Silence. Unusual at DKA. Usually field men were coming in and going out. Phones were ringing, intercom was buzzing. Giselle or Kathy or Jane Goldson, the Limey wench whose accent lent a bit of class to the switchboard, calling down from upstairs with a hot one. O’Bannon in to bang the desk about the latest cuts in his expense account…
The Bannock Lincoln. Damned odd case. Stewart Carroll, the auto zone man at Golden Gate Trust, had waited three months before even assigning the car to DKA. That had been last Monday, the 21st. The same night Carroll’s wife committed suicide. And now one of the free-wheeling Bannock girls was dead, murdered maybe, in a state park on a mountain in the East Bay. One in the temple, the latest news broadcast had said.
Doubtful that the sister, Myra, had pulled the trigger; if he was looking for a head-roller in the case he’d pick that slick friend of theirs, that real-estate man down on Montgomery Street. Raymond Edwards. Now there was a guy capable of doing anything to…

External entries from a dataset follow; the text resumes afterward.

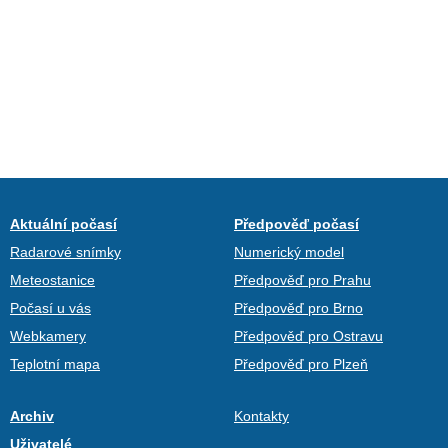
Aktuální počasí
Předpověď počasí
Radarové snímky
Numerický model
Meteostanice
Předpověď pro Prahu
Počasí u vás
Předpověď pro Brno
Webkamery
Předpověď pro Ostravu
Teplotní mapa
Předpověď pro Plzeň
Archiv
Kontakty
Uživatelé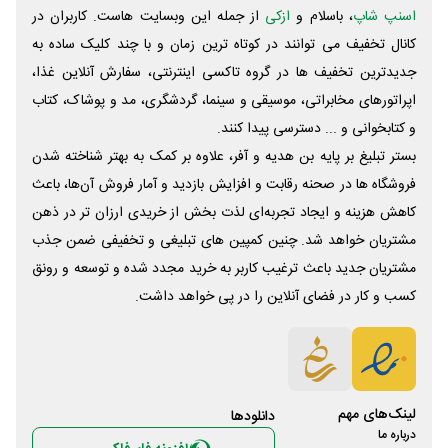
اسنپ شاپ
، باسلام و
ازکی
از جمله این وبسایت ‌هاست. کاربران در
کانال تخفیف می توانند در کوتاه ترین زمان و با چند کلیک ساده به
جدیدترین تخفیف ها در گروه تاکسی اینترنتی، سفارش آنلاین غذا،
اپراتورهای مخابراتی، موسیقی و سینما، گردشگری، مد و پوشاک، کتاب
و کتابخوانی و ... دسترسی پیدا کنند.
بستر تبلیغ بر پایه بن هدیه و آفر، علاوه بر کمک به بهتر شناخته شدن
فروشگاه ها در صحنه رقابت و افزایش بازدید و آمار فروش آن‌ها، باعث
کاهش هزینه و ایجاد تجربه‌ای لذت بخش از خریدی ارزان تر در ذهن
مشتریان خواهد شد. چنین کمپین های تبلیغی و تخفیفی ضمن جذب
مشتریان جدید باعث ترغیب کاربر به خرید مجدد شده و توسعه و رونق
کسب و کار در فضای آنلاین را در پی خواهد داشت.
لینک‌های مهم
دانلود‌ها
درباره ما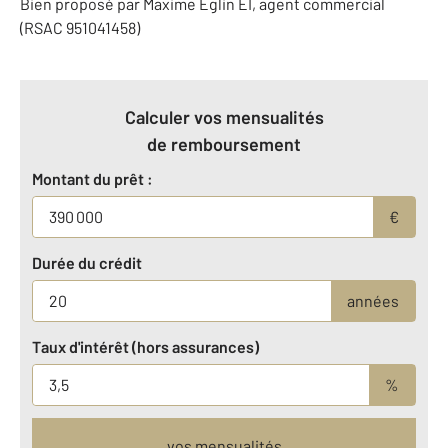
Bien proposé par
Maxime
Eglin
EI
, agent commercial
(RSAC 951041458)
Calculer vos mensualités
de remboursement
Montant du prêt :
€
Durée du crédit
années
Taux d'intérêt (hors assurances)
%
vos mensualités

The sound of the front door closing jerked Kearny’s eyes from the sound-proofed ceiling. He could see a man’s shadow cast thick and heavy down the garage. It might have belonged to Trinidad Morales, but he’d fired Morales last summer.
The man who appeared in the office doorway was built like Morales, short and broad and overweight, with a sleepy, pleasantly tough face. Maybe a couple of years younger than Kearny. Durable-looking. Giselle must have forgotten to set the outside lock.
“You’re looking hard for that Bannock Lincoln.”
“Any of your business?” asked Kearny almost pleasantly. Not a process server: he would have been advancing with a toothy grin as he reached for the papers to slap on the desk.
“Could be.” He sat down unbidden on the other side of the desk. “I’m a cop. Private tin, like you. We were hired by old man Bannock to find the daughters, same day you were hired by Golden Gate Trust to find the car.”
Kearny lit another cigarette. Neither Heslip nor Ballard had cut this one’s sign, which meant he had to be damned smooth.